Professional ratings
Review scores
| Source | Rating |
| AllMusic | Star |
| CCM Magazine | Star Half star |
| Cross Rhythms | Star |
| Crosswalk | B |
| Jesus Freak Hideout | Star |
| New Release Today | Star |

==Track listing==
(Credits and track list from the album liner notes)
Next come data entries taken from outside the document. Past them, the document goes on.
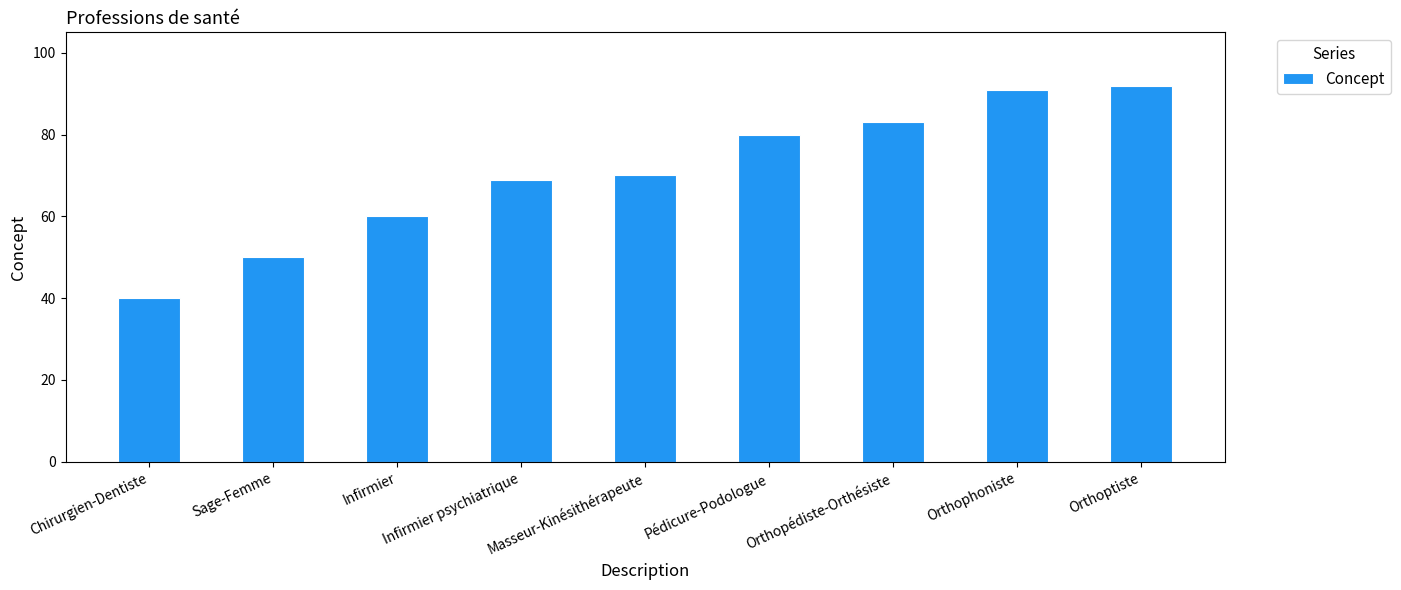

The chart shows a value of 70 at Masseur-Kinésithérapeute. True or false?

True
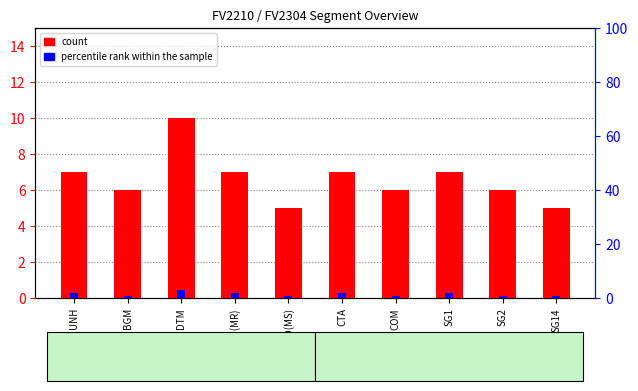

Reading right to left, what are all the values shown in this chart?

count: 5	6	7	6	7	5	7	10	6	7
percentile rank within the sample: 1	1	2	1	2	1	2	3	1	2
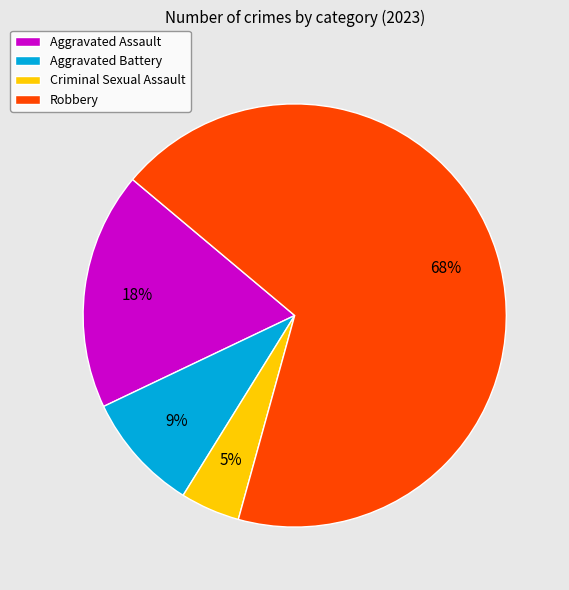

Between Aggravated Battery and Robbery, which is larger?

Robbery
| No. | Title | Writer(s) | Length |
|---|---|---|---|
| 1. | "I Worship You" | Pete Kipely, Regie Hamm | 3:07 |
| 2. | "Here Am I" | Bart Millard, Kipely | 4:20 |
| 3. | "On My Way to You" | Millard, Nathan Cochran, Mike Scheuchzer, Jim Bryson, Robby Shaffer | 4:06 |
| 4. | "How Great Is Your Love" | Millard | 4:14 |
| 5. | "I Can Only Imagine" | Millard | 4:08 |
| 6. | "Bless Me Indeed (Jabez's Song)" | Millard, Cochran, Scheuchzer, Bryson, Shaffer | 4:14 |
| 7. | "Cannot Say Enough" | Millard, Cochran, Scheuchzer, Bryson, Shaffer | 4:47 |
| 8. | "House of God" | Millard, Cochran, Scheuchzer, Bryson, Shaffer, Kipely | 3:13 |
| 9. | "Call to Worship" | Millard, Cochran, Scheuchzer, Bryson, Shaffer | 4:51 |
| 10. | "Fall Down" | Millard, Cochran, Scheuchzer, Bryson, Shaffer | 3:45 |
| 11. | "In You" | Millard | 4:17 |

==Credits and personnel==
(Credits from the album liner notes)

MercyMe
- Bart Millard – lead vocals
- Jim Bryson – keys
- Mike Scheuchzer – guitars, backing vocals
- Nathan Cochran – bass, backing vocals
- Robby Shaffer – drums

Additional performers
- Paltrow Performance Group – strings

Technical and miscellaneous
- Pete Kipley – producer, programming
- Skye McCaskey – engineer
- Julian Kindred – engineer
- Salvo – mixing (1–10)
- Shane Wilson – mixing (11)
- Cool Spring Studio – mixing location
- Elizabeth Workman – design
- Shawn Sanders – band photos

==Charts==

Weekly charts
| Chart (2002) | Peak position |
|---|---|
| US Heatseekers Albums (Billboard) | 1 |

| Chart (2003) | Peak position |
|---|---|
| US Billboard 200 | 37 |
| US Christian Albums (Billboard) | 1 |

| Chart (2004) | Peak position |
|---|---|
| US Catalog Albums (Billboard) | 3 |

Year-end charts
| Chart (2002) | Peak position |
|---|---|
| US Billboard 200 | 128 |
| US Christian Albums (Billboard) | 6 |

| Chart (2003) | Peak position |
|---|---|
| US Billboard 200 | 128 |
| US Christian Albums (Billboard) | 2 |

| Chart (2004) | Peak position |
|---|---|
| US Catalog Albums (Billboard) | 18 |
| US Christian Albums (Billboard) | 15 |

Decade-end charts
| Chart (2000s) | Peak position |
|---|---|
| US Christian Albums (Billboard) | 4 |

==Certifications==

| Region | Certification | Certified units/sales |
| United States (RIAA) | 3× Platinum | 3,000,000^{‡} |
^{‡} Sales+streaming figures based on certification alone.